Renton’s often wordless reactions to first Begbie and then Sick Boy squatting in his flat in London are really fucking funny. Two junkies walking into a nursing home, in broad daylight, and taking the television from a room full of pensioners, none of whom react in any way? That’s fucking hysterical (and it doesn’t get much more realistic than the fact that this is based on a story Irvine Welsh was told by a junkie when researching the original novel).
In T2, the events that lead to Renton and Sick Boy walking through the Highlands completely in the buff are dark, tense and serious. But that doesn’t stop them walking through the Highlands naked while arguing with each other about their life choices being both absurd and hilarious. Sick Boy and Begbie’s whole frantic conversation about killing Renton is, for a scene about two old friends conspiring to kill a third, really goddamn funny thanks to Sick Boy’s frantic lying, how thoroughly Begbie is buying Sick Boy’s lies, and Sick Boy’s random asides to snort more cocaine to deal with the stress.
The vast majority of the laughs in both movies are hard to pin down to a single quote because they’re all in the way the characters interact, tell each other stories, and banter. In T2, two characters banter even when one is trying to murder the other, because the characters have known each other for somewhere in the neighborhood of forty years. They know each other, even if they hate each other. Even in the first movie, the characters’ relationships are all a complicated mixture of love, hate, support, and disdain, as a result of them having already known each other for twenty years and grown up together. That duality only intensifies in the twenty-year timeskip to T2. Positive and negative feelings all wrapped up in a complicated mess.
“Begbie’s psycho, but… he’s a mate, so what can you do?” is funny, especially the casual way Tommy reaffirms his friendship with a man who he’s just described as nearly beating an innocent bystander to death–and it’s complex, naturalistic, and feels so real it hurts. I might never have known anyone as violent as Begbie, but I have had that exact complicated friendship dynamic growing up. And it was funny as often as it was nerve-wracking, because that’s how humans interact. We make jokes, we have injokes, we take the piss, especially in dark or frightening situations. And quite frankly, there needs to be funny to make the dark hurt. When things are too relentlessly grim, they just become…bland.

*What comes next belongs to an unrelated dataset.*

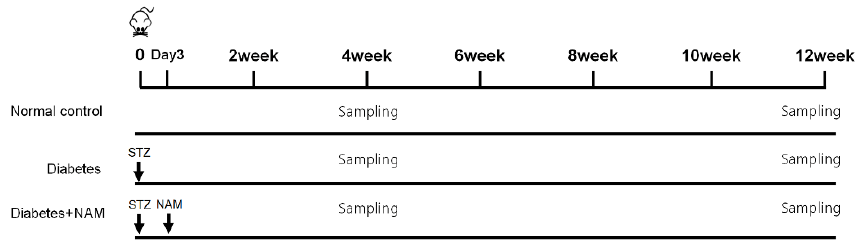
Figure 1. Timetable of the experimental design. Serum glucose values were assessed at 3 days after induction of diabetes. From the day when diabetes was confirmed, the rats in the nicotinamide group were given 500 mg/kg/day oral administration of nicotinamide in drinking water for 4 weeks or 12 weeks. NAM, nicotinamide; STZ, streptozotocin.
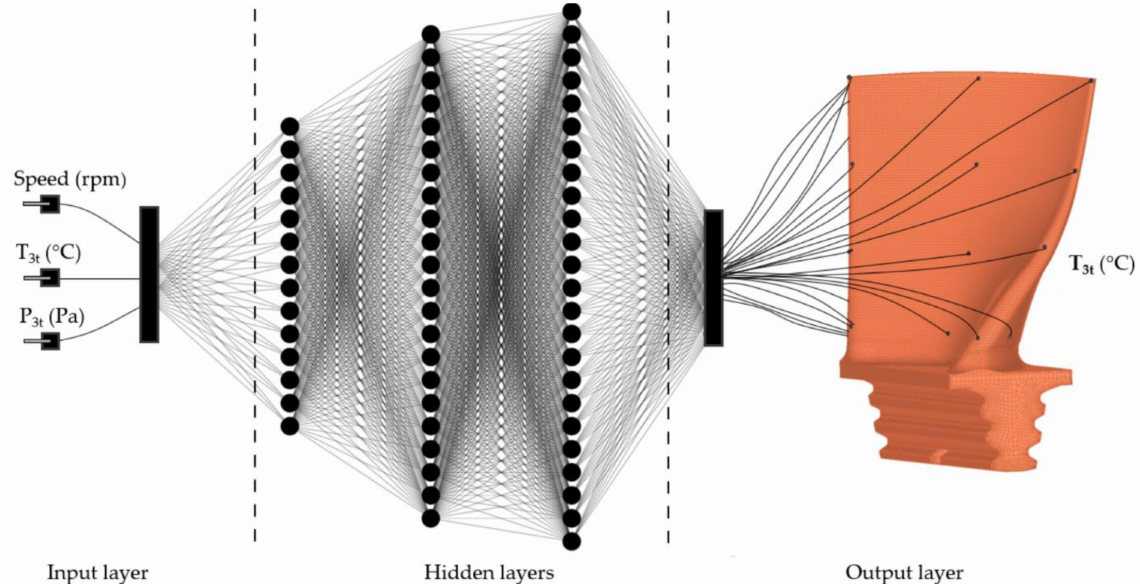
Figure 5. Architecture of the proposed artificial neural networks (ANN) for the temperature field prediction of the turbine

As GK Chesterton said, funny is not the opposite of serious. Nor is funny the opposite of dark. It’s not even the opposite of grim. Trying to separate them is simplistic and outright dangerous to realistic characterization. It flattens the emotions of the story, giving the viewer nothing to connect to, nothing to believe in. So if sucking the humor out of your grim, dark, Serious™ story isn’t contributing to its realism…what, exactly, is it contributing?